No es la única paradoja de ese asunto. Barnier se había mostrado más que dispuesto a ceder a las exigencias del Reagrupamiento Nacional de Marine Le Pen para aprobar los presupuestos, -dando ostentosamente la espalda a los grupos de la izquierda- pero lo que le acabará pasando será que caerá a causa de una alianza insospechada entre la extrema derecha y las izquierdas del Nuevo Frente Popular. Se suponía que era una alianza contra naturaleza, que las izquierdas nunca se saltarían el cordón sanitario que las derechas sí estaban dispuestas a dejar atrás, y con ello (con la supuesta imposibilidad de que la extrema derecha y las izquierdas se puedan entender) especulaban y movían pieza Macron y Barnier. Ahora muchos piden también que Macron dimita, que la caída de Barnier la arrastre, y en cierto modo sería de justicia, porque Macron no deja de ser el autor intelectual de ese despropósito.

Si se confirma lo que todo el mundo da ya por sentado y el famoso cordón sanitario francés contra Le Pen deja de aplicarse, será la primera vez que, en un asunto trascendente en la política de uno de los grandes estados de la Unión Europea, las izquierdas van de la mano de las extremas derechas. ¿Significa esto que deberemos acostumbrarnos? Que las izquierdas europeas empiecen también a normalizar y blanquear las extremas derechas dentro de los respectivos sistemas políticos de cada estado, y dentro del Parlamento Europeo, era la última conquista que les faltaba por conseguir a los ultras. No es buena noticia. No significa un paso adelante hacia algún tipo de convivencia, sino más bien una forma de allanar el camino hacia el precipicio. Lo que más explica este cambio de rumbo es que los partidos tradicionales de la socialdemocracia, a derecha e izquierda, han acabado tragando al sapo de pactar con la extrema derecha si con ello deben conseguir perjudicar al rival de toda la vida.
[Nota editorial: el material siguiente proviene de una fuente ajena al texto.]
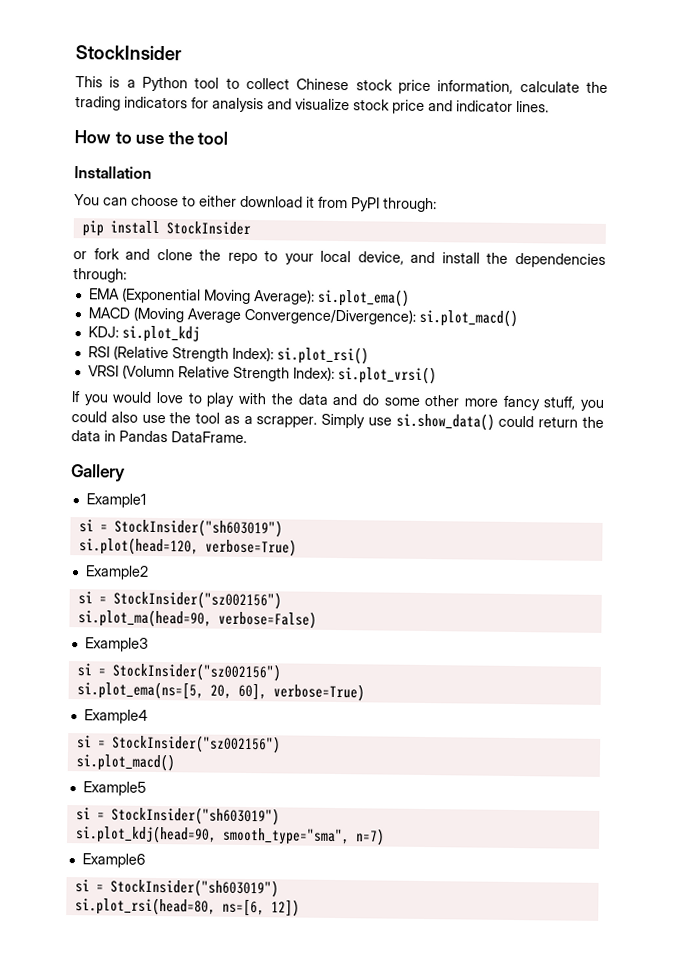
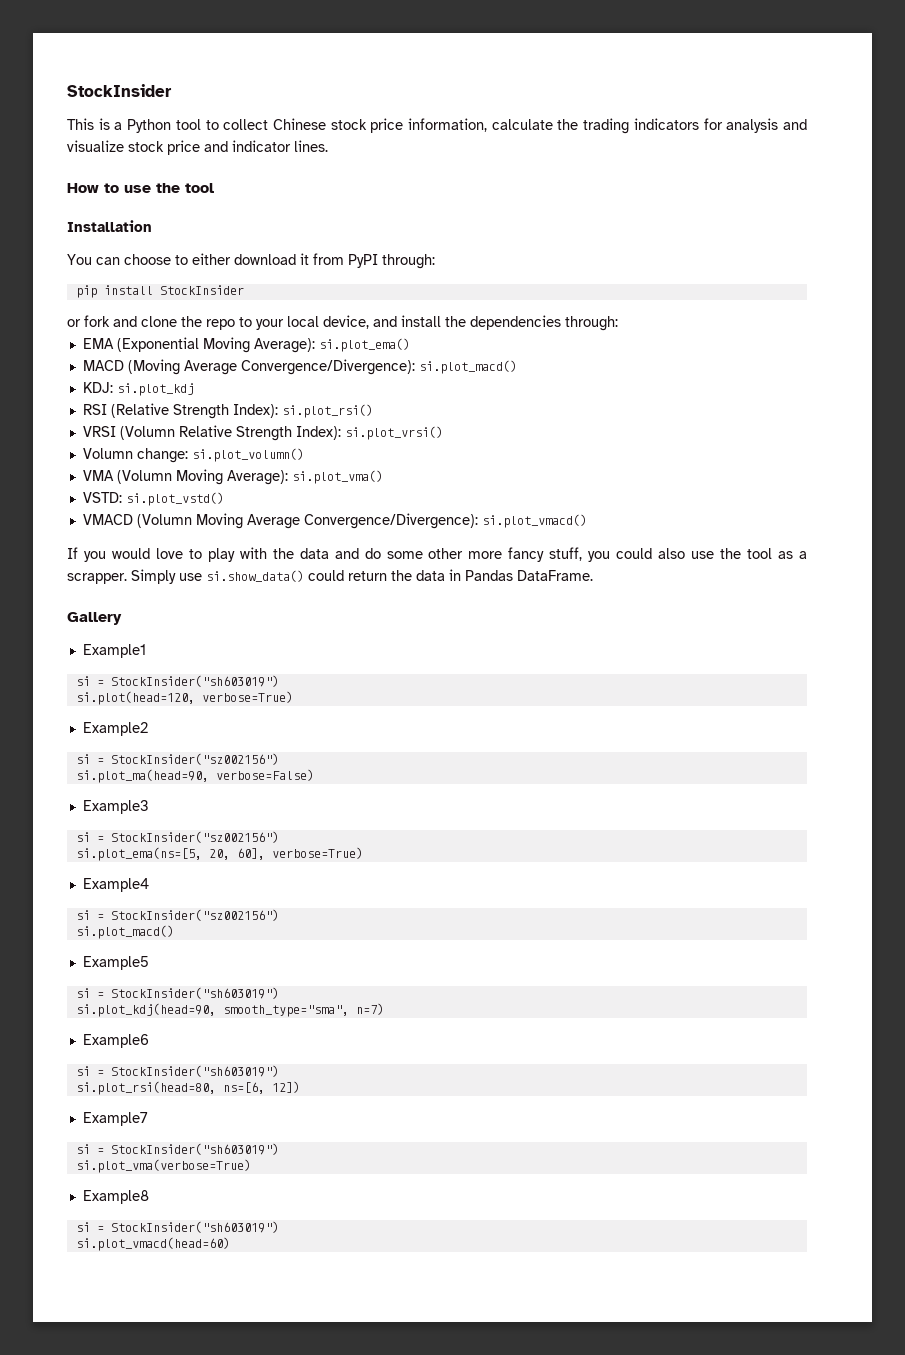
(437, 375) none -> [82,448,304,463] [82,469,383,485] [82,492,224,506] [82,513,587,529] // Volumn change: si.plot_volumn() // VMA (Volumn Moving Average): si.plot_vma() // VSTD: si.plot_vstd() // VMACD (Volumn Moving Average Convergence/Divergence): si.plot_vmacd()
(300, 908) none -> [82,1112,148,1126] [75,1143,279,1155] [75,1159,251,1173] [82,1190,149,1204] [75,1221,279,1233] [75,1237,230,1251] // Example7 // si = StockInsider("sh603019") // si.plot_vma(verbose=True) // Example8 // si = StockInsider("sh603019") // si.plot_vmacd(head=60)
El cortoplacimo y el tacticismo de romper piernas benefician a la extrema derecha, que, por otra parte, es una pésima aliada de nadie. Volátil e impredecible, faltada de cualquier idea de coherencia y lealtad, puede pactar con la derecha y también, por supuesto, con la izquierda, pero el resultado es siempre el mismo: la intoxicación de la vida pública y la corrosión de la cohesión social. Cuidado que los partidos de las democracias liberales no acaben precipitando su propia caída, como le ha ocurrido a Barnier.